Sony, Ikea, Campari E se il peggio fosse altrove e ben mascherato? Che dire di quel caffè che da anni è la bevanda ufficiale del Paradiso (nella foto grande, Mago Merlino, uno dei protagonisti delle pubblicità Lavazza)? I toni sono lievi ed educati, le battute non superano per audacia quelle da oratorio, pur non essendo altrettanto efficaci. Ma nell’immaginario di tanti italiani, specialmente i bambini e i ragazzi, non abbastanza attrezzati criticamente, il Paradiso a poco a poco sta diventando quello, un luogo tutto bianco con le nuvolette come pavimento e l’onnipresente Bonolis (foto in alto a destra) che ti offre il caffè e non ti lascia in pace neanche lì. Nessuna offesa, nessuno scandalo: ma bonolizzazione, pardon: banalizzazione del Paradiso.

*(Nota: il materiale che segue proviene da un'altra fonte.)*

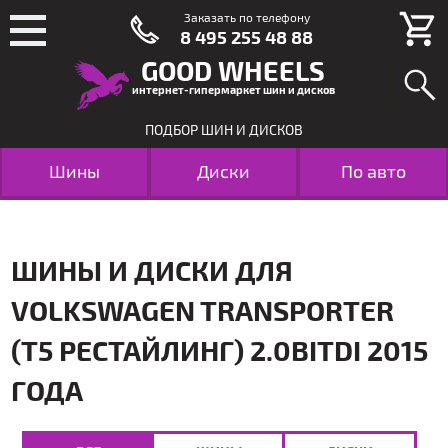
Заказать по телефону
8 495 255 48 88
GOOD WHEELS
интернет-гипермаркет шин и дисков
ПОДБОР ШИН И ДИСКОВ
Шины
Диски
По авто
ШИНЫ И ДИСКИ ДЛЯ
VOLKSWAGEN TRANSPORTER
(T5 РЕСТАЙЛИНГ) 2.0BITDI 2015
ГОДА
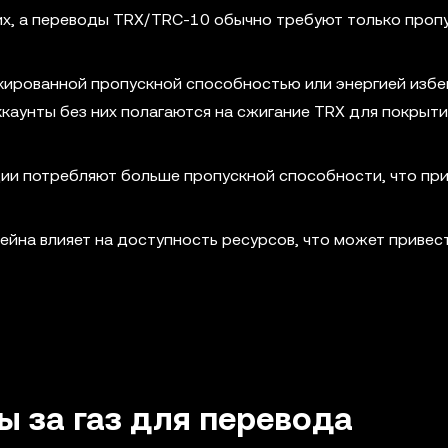
х, а переводы TRX/TRC-10 обычно требуют только проп
окированной пропускной способностью или энергией изб
ккаунты без них полагаются на сжигание TRX для покрыти
ции потребляют больше пропускной способности, что пр
ейна влияет на доступность ресурсов, что может привес
ы за газ для перевода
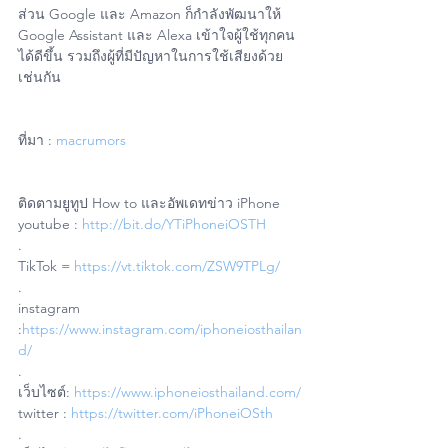
ส่วน Google และ Amazon ก็กำลังพัฒนาให้ 
Google Assistant และ Alexa เข้าใจผู้ใช้ทุกคน
ได้ดีขึ้น รวมถึงผู้ที่มีปัญหาในการใช้เสียงด้วย
เช่นกัน
ที่มา : 
macrumors
ติดตามยูทูป How to และอัพเดทข่าว iPhone
youtube : 
http://bit.do/YTiPhoneiOSTH
.
TikTok = 
https://vt.tiktok.com/ZSW9TPLg/
.
instagram 
:
https://www.instagram.com/iphoneiosthailan
d/
.
เว็บไซต์: 
https://www.iphoneiosthailand.com/
twitter : 
https://twitter.com/iPhoneiOSth
.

Il vero pericolo potrebbe essere questo: prendere i simboli della fede cristiana, cambiare loro contesto e così renderli non più riconoscibili per ciò che sono. Da tempo si sta facendo così con la Croce. In un eccesso di disinvoltura mercantile è stata piazzata ovunque, tra i seni taroccati delle dive agli ombelichi, perfino sulle mutandine. Così, guardandola, non pensiamo più a ciò che essa significa, la morte e risurrezione di Gesù Cristo. È un monile tra gli altri. E non pensiamo più a niente.

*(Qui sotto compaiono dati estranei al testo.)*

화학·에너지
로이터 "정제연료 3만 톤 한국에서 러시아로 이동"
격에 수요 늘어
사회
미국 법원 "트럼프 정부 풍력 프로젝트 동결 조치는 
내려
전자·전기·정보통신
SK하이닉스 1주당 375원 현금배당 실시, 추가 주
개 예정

Ma non basta. L’offensiva contro i simboli religiosi, da decontestualizzare e privare di significato così da renderci tutti più poveri, è anche diretta. È in corso una campagna per tirar giù le croci delle cime delle montagne. Ai promotori c’è anche Reinhold Messner, per il quale le cime sono di per sé simbolo religioso e non hanno bisogno di niente non importa che cosa significhino quei segni: la fede di un popolo, un alpinista morto, una grazia ricevuta. Con stolida arroganza dicono: via quelle croci. Due di loro, come simpatica provocazione, hanno collocato in cima al Pizzo Badile, in Valtellina, un Buddha di un metro e trenta.
Nessun cristiano si sognerebbe di portare una croce su una vetta tibetana, e se lo facesse immaginatevi le reazioni sdegnate del mondo intero nei confronti della provocazione cristiana. Invece il Buddha sta là, e chi oserà toglierlo? Povero Cristo e povero Buddha, vilipeso il primo, strumentalizzato il secondo. E poveri noi, ma poveri sul serio: ci stanno spogliando del nostro patrimonio simbolico senza neanche chiedercene il permesso. Per renderci più liberi, dicono. Invece ci rendono più poveri e soli. Non liberatori essi sono, ma volgarissimi ladri.
Il premio è intitolato a San Bernardino da Siena, nato in realtà a Massa Marittima, predicatore francescano del 1300, e dal 1956 patrono dei pubblicitari. Oltre a essere stato un grande comunicatore, San Bernardino inventò anche quello che oggi sarebbe stato definito un «logo», che lo accompagnava come segno distintivo nelle sue prediche itineranti. Si trattava in realtà di un simbolo derivato dall’araldica: un sole con dodici raggi e al centro la scritta IHS (Iesus Hominum Salvator). «Questo scudo ha spiegato Monsignor Giovanni Santucci, vescovo di Massa Marittima-Piombino è la sintesi del suo insegnamento; veniva issato in alto e da solo diventava richiamo e invito. Questa idea ci ha spinto a promuovere il premio San Bernardino. Per porgere ai pubblicitari l’invito a confrontarsi, a discutere del loro lavoro, a cercare un’anima della pubblicità».
A curare la selezione delle campagne sono stati giovani ricercatori dell’Università Cattolica di Milano. Il premio, l’anno scorso, era andato alla campagna della Telecom.